Interactive Advertising Bureau (IAB)
The IAB is an industry trade group dedicated to online advertising. The IAB and IAB Tech Lab working groups are the main venues for digital media companies, adtech companies and marketers to collaborate on online advertising standards and market research.
Partnership for Responsible Addressable Media (PRAM)
PRAM is an ad industry initiative with a mission to safeguard consumer privacy while protecting key advertising functions like targeted and personalized ad campaigns. It is backed by trade groups such as the Association of National Advertisers (ANA), the Interactive Advertising Bureau (IAB) and the American Association of Advertising Agencies (4A’s), as well as large advertisers and adtech companies.
World Wide Web Consortium (W3C)
The W3C is the organization that oversees infrastructure-level standards, such as how webpages render and communicate with the browser. The W3C is becoming a more active player in programmatic advertising because browser operators such as Mozilla, Google Chrome, Apple Safari and Microsoft Edge have new infrastructure standards that directly affect web advertising.
Launched in 2017, Prebid.org is a nonprofit, open-source platform designed to make adtech tactics such as header bidding more accessible. In 2021, it was announced that Prebid.org would manage the industry-wide cookie alternative Unified ID 2.0, which was first developed by The Trade Desk.
The internet’s largest platforms with huge user bases that log in to access their services, generating vast amounts of data that can be used to target and attribute online ad campaigns without cookies. Google, Apple, Amazon and Facebook are the digital advertising industry’s largest walled gardens. These platforms also can only be accessed by buyers through their own buying tools; they do not give access to any independent platforms.
Mini walled gardens (aka hedged gardens)
A growing number of digital ad platforms maintain exclusive datasets that can be used for ad buying purposes, but unlike Google and Facebook, these companies often do not own and operate complete buying stacks. For example, companies like Target and Walmart let advertisers employ their data on shoppers for ad targeting, but brands can use their own buying tools. Other examples of mini walled gardens might include connected TV platforms such as Vizio’s or Samsung’s in-house ad businesses or a digital gaming company that has logged-in users but works with other adtech players to execute campaigns for brands.
The open web is often a catch-all term for digital media beyond the walled garden platforms, such as Google, Facebook and Amazon. Millions of sites comprise the open web, from independent bloggers and creators to the largest news publishers. These sites use open-source standards to deliver content to consumers without a separate app or company acting as gatekeeper.

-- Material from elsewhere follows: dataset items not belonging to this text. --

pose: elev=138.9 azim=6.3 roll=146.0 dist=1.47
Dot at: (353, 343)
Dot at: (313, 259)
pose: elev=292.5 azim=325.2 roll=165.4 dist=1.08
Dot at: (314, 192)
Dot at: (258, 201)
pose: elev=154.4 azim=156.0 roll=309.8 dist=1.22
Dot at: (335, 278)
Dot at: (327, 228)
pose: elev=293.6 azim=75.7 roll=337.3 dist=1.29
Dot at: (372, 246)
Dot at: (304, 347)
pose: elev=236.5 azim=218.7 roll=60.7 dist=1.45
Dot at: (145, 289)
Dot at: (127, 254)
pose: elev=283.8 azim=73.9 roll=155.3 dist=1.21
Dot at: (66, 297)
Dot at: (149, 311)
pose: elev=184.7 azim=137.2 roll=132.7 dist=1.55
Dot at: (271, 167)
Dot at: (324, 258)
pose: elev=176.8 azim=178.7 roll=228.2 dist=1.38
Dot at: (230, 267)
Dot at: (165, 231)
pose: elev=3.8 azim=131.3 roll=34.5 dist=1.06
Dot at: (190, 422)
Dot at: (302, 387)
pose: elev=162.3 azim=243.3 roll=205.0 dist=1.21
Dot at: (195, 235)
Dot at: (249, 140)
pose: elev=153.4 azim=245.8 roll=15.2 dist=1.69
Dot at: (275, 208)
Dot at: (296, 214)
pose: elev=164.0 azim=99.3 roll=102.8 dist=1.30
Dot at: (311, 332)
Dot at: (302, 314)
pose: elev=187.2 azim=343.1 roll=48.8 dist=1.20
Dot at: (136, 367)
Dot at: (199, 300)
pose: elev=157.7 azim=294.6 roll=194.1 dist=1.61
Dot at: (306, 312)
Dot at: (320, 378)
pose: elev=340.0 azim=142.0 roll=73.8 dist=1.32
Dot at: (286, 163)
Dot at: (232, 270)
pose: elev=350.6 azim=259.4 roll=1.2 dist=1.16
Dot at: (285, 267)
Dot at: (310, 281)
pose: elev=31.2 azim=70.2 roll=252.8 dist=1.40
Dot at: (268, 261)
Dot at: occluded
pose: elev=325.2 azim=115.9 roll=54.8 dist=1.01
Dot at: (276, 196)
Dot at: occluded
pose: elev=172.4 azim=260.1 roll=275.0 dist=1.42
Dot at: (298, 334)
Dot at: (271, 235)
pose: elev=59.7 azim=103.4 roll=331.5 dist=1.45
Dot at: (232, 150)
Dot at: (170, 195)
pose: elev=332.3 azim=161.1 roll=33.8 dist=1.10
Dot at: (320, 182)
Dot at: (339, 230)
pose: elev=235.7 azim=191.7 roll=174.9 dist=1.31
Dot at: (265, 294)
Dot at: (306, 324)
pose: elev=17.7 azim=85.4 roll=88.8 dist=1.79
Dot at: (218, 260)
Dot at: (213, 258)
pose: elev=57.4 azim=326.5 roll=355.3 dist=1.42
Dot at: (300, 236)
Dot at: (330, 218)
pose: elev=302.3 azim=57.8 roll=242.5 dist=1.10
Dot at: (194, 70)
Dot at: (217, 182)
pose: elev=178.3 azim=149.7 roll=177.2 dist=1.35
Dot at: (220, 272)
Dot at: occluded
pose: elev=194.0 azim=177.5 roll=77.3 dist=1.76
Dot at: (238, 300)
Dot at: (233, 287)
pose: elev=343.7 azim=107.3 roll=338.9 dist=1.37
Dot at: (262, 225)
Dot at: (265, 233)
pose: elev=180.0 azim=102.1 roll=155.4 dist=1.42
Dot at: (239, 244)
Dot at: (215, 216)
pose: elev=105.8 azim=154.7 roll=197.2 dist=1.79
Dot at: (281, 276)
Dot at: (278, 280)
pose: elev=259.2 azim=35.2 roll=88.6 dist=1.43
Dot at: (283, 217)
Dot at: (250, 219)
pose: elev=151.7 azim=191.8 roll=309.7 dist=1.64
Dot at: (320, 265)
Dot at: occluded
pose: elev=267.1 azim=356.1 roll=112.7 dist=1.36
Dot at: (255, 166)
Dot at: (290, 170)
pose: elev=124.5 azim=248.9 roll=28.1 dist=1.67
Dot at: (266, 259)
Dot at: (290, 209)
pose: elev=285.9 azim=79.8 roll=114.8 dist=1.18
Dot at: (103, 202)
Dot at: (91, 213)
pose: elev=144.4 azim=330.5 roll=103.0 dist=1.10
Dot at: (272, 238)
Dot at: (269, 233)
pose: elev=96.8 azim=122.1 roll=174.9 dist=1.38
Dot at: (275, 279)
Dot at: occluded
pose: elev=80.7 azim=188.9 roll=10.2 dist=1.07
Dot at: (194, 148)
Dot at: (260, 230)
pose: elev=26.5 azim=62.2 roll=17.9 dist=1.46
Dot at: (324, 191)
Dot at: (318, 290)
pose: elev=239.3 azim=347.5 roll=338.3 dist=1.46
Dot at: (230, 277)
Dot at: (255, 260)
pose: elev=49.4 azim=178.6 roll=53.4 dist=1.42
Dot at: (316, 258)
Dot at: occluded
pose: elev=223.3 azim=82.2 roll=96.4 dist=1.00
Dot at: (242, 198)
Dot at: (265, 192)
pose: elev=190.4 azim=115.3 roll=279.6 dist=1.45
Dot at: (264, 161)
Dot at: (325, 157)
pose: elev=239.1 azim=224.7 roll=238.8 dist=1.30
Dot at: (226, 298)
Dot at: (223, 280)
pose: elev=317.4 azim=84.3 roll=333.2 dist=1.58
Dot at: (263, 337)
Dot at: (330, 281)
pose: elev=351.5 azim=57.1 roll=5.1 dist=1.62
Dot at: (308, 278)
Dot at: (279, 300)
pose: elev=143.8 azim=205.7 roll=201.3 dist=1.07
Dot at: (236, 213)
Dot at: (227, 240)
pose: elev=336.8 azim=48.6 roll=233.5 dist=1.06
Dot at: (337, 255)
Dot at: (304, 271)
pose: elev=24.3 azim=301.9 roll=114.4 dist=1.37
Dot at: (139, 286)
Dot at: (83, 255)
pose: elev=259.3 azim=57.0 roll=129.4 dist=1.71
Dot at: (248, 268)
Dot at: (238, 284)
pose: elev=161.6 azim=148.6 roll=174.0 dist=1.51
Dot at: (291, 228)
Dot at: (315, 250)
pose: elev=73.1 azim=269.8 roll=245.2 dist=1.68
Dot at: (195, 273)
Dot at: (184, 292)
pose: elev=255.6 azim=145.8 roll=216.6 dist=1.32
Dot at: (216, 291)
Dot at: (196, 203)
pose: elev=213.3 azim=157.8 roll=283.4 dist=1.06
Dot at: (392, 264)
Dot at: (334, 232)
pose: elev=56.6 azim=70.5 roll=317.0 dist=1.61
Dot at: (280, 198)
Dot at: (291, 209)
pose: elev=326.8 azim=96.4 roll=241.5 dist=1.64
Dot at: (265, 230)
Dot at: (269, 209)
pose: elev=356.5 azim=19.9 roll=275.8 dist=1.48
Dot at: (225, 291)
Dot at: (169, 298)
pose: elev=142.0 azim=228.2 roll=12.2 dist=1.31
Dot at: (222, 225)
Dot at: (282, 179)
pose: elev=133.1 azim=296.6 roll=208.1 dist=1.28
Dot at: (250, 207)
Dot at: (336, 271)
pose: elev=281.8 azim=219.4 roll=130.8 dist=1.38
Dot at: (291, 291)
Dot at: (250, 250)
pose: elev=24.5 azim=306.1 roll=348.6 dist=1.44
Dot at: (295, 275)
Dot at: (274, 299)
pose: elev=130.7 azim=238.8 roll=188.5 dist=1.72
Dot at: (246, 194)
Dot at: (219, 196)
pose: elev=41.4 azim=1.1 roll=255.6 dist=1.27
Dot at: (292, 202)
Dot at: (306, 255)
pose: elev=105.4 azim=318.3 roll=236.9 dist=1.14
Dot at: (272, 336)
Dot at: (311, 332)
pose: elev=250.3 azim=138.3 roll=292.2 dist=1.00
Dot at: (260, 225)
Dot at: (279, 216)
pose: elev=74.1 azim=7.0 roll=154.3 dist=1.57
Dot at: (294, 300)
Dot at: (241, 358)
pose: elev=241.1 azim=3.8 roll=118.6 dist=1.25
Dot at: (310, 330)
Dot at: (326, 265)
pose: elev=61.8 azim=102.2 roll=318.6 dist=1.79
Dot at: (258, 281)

Apps are mini programs built and optimized specifically for the design, navigation and functionality of mobile devices. Many phones feature built-in apps for basic functions such as news, weather or mobile payments. Given the increased prominence of mobile computing, tech companies like Google and Facebook, content companies such as CNN and BuzzFeed, as well as other brands typically build app versions of their core products for both Apple’s iOS operating system as well as Google’s Android system. A growing number of companies are built with mobile apps as their core product, such as Snap and Uber.
Connected TV (CTV)
Essentially, CTV refers to viewing that occurs via a smart TV over the internet. CTV can include both livestreaming of linear networks as well as on-demand viewing through apps. While ad-free services like Netflix and Amazon Prime tend to dominate CTV viewing, an increasing number of services feature advertising. The ad business is banking on CTV advertising marrying the best of traditional TV — impactful ads that feature sight, sound and motion — with the targeting and tracking power of digital advertising.